▶ _TASK STATEMENT_:
Transcribe every line of text in the three items below without changing any word, and leave the pictures out of your answer.

▶ _DATA SUPPLIED_:
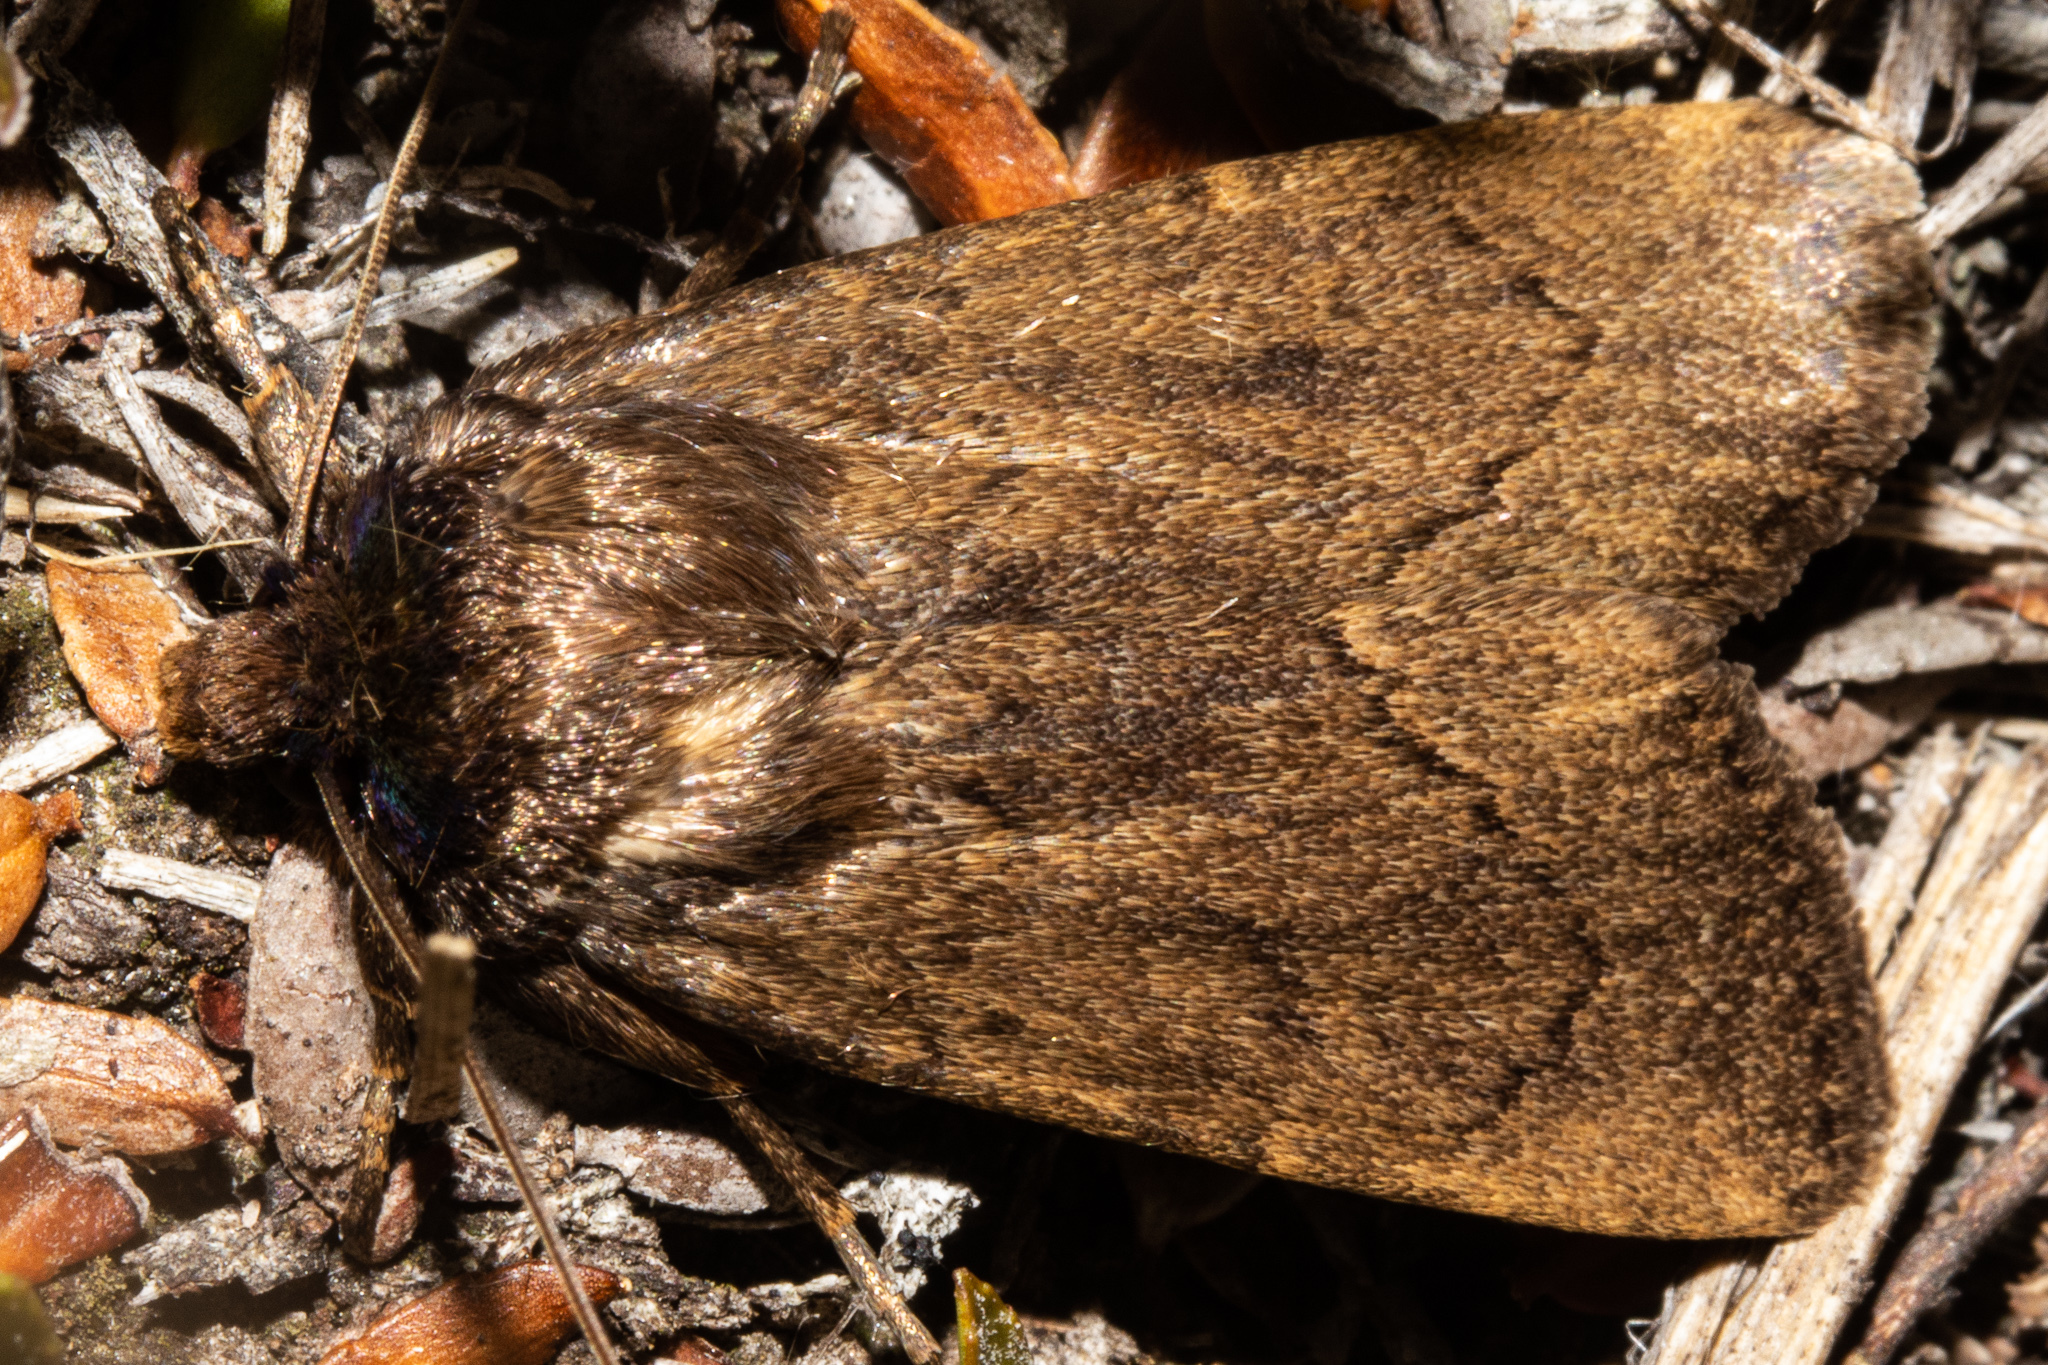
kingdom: Animalia
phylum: Arthropoda
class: Insecta
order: Lepidoptera
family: Noctuidae
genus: Bityla
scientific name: Bityla defigurata
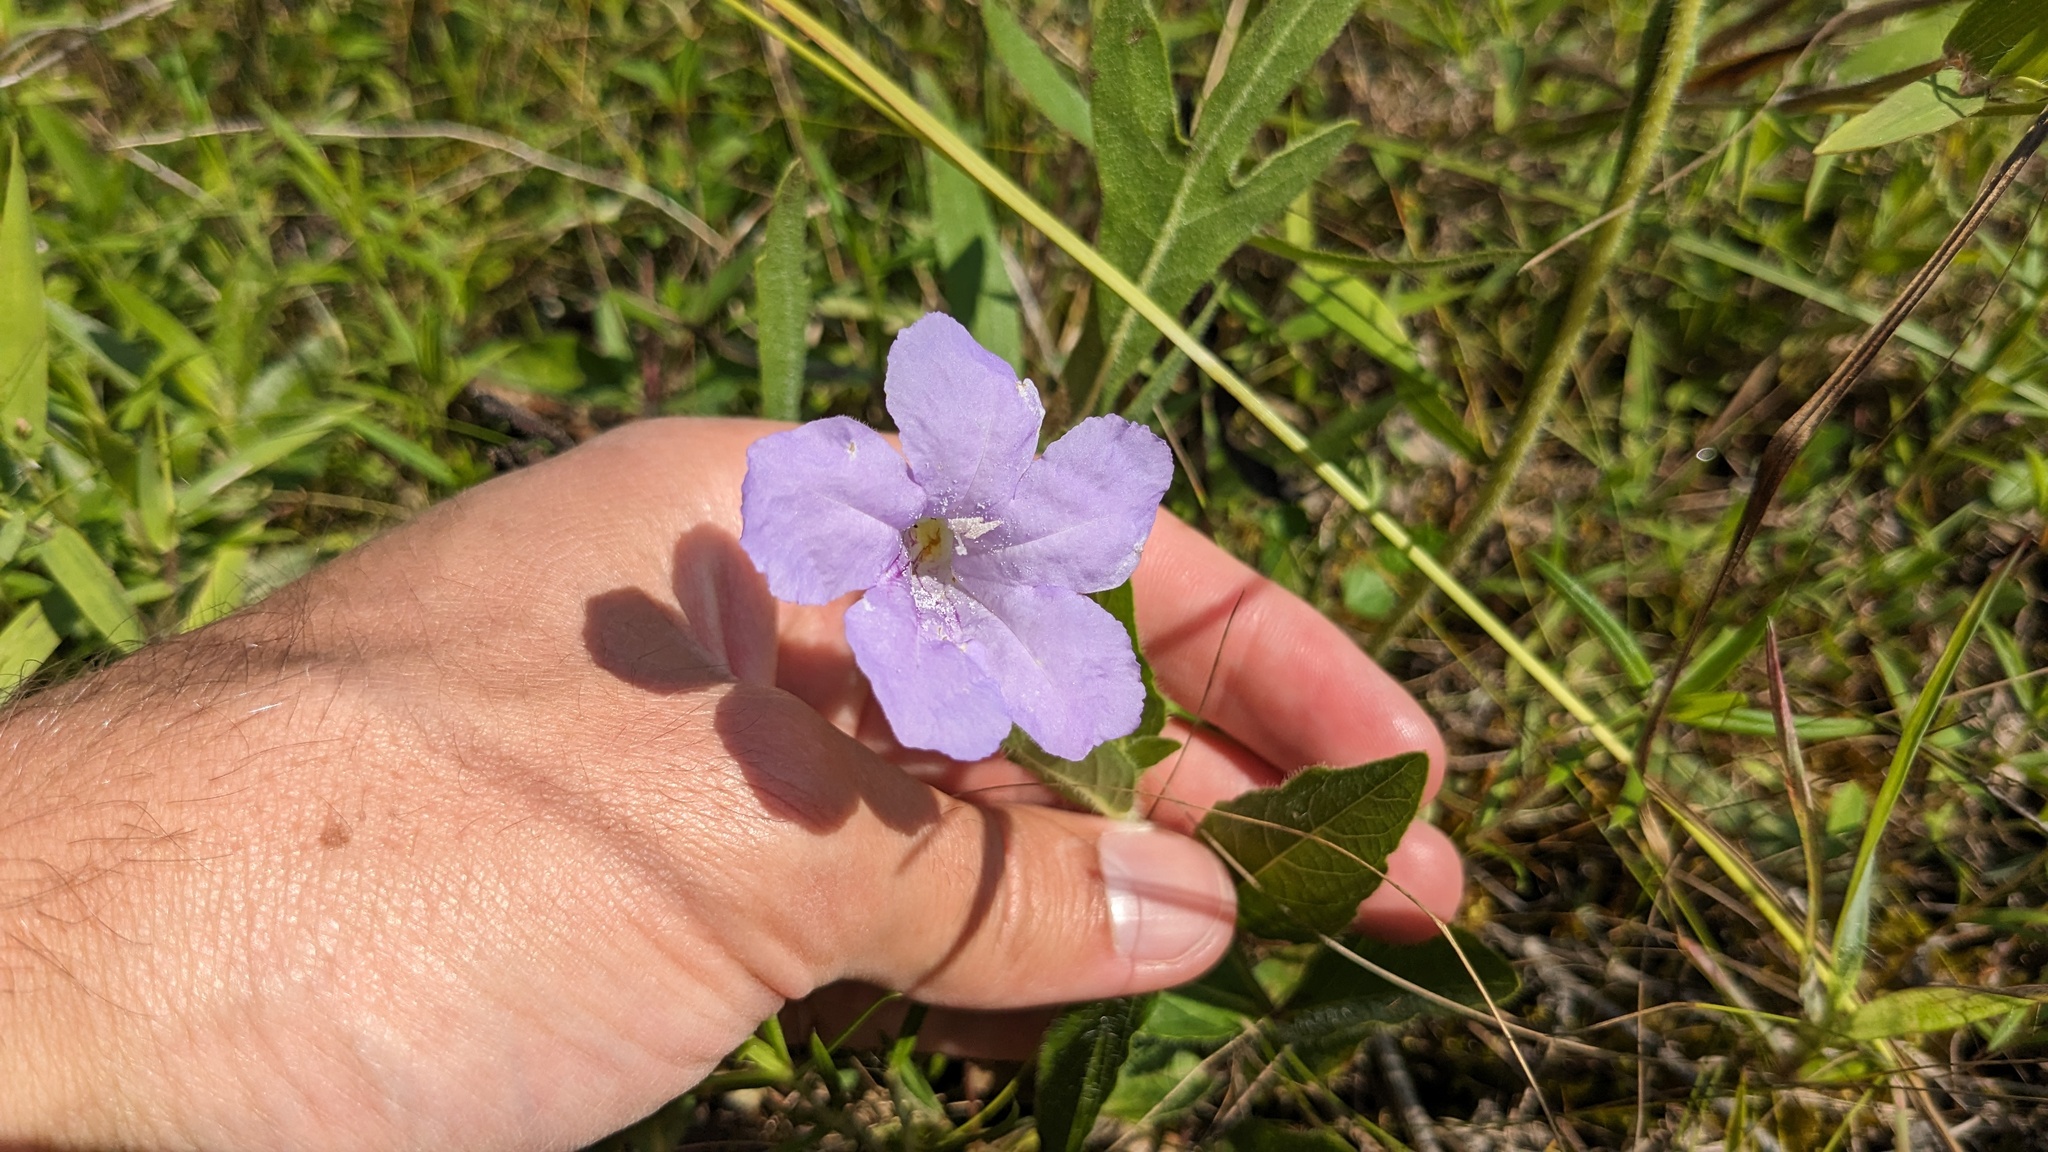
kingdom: Plantae
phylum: Tracheophyta
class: Magnoliopsida
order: Lamiales
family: Acanthaceae
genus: Ruellia
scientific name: Ruellia humilis
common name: Fringe-leaf ruellia
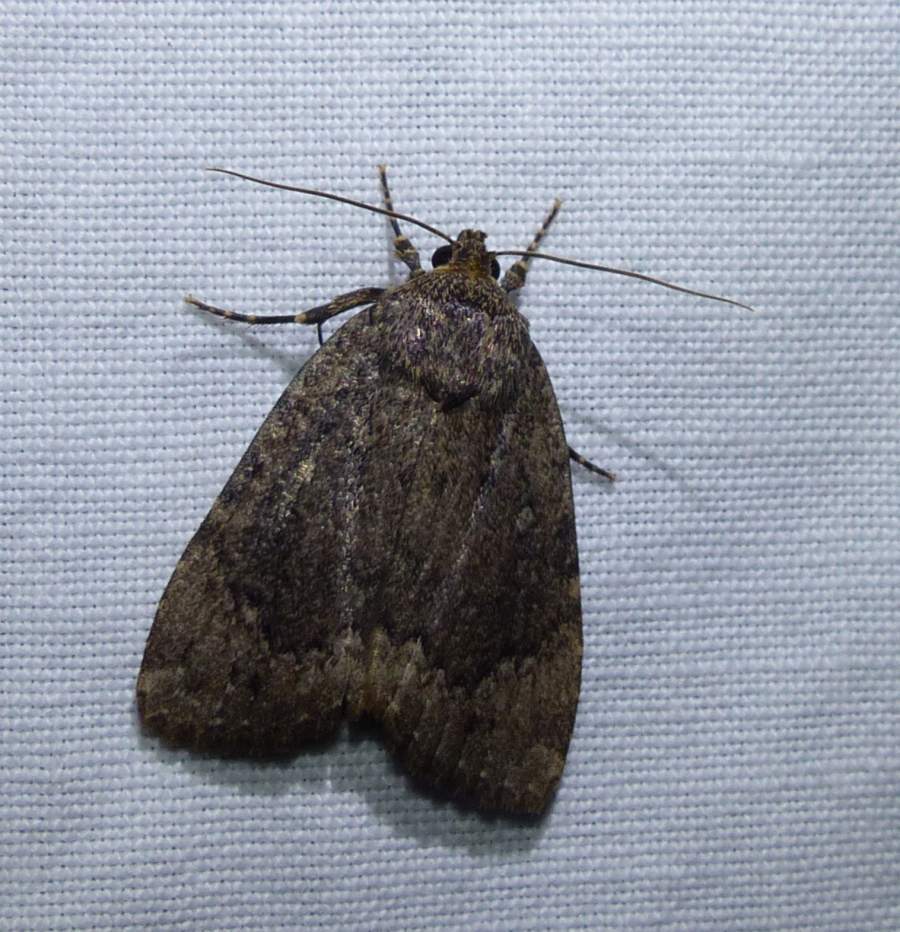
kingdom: Animalia
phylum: Arthropoda
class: Insecta
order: Lepidoptera
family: Noctuidae
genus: Amphipyra
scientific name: Amphipyra pyramidoides
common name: American copper underwing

▶ _RESPONSE TO THE TASK_:
kingdom: Animalia
phylum: Arthropoda
class: Insecta
order: Lepidoptera
family: Noctuidae
genus: Bityla
scientific name: Bityla defigurata
kingdom: Plantae
phylum: Tracheophyta
class: Magnoliopsida
order: Lamiales
family: Acanthaceae
genus: Ruellia
scientific name: Ruellia humilis
common name: Fringe-leaf ruellia
kingdom: Animalia
phylum: Arthropoda
class: Insecta
order: Lepidoptera
family: Noctuidae
genus: Amphipyra
scientific name: Amphipyra pyramidoides
common name: American copper underwing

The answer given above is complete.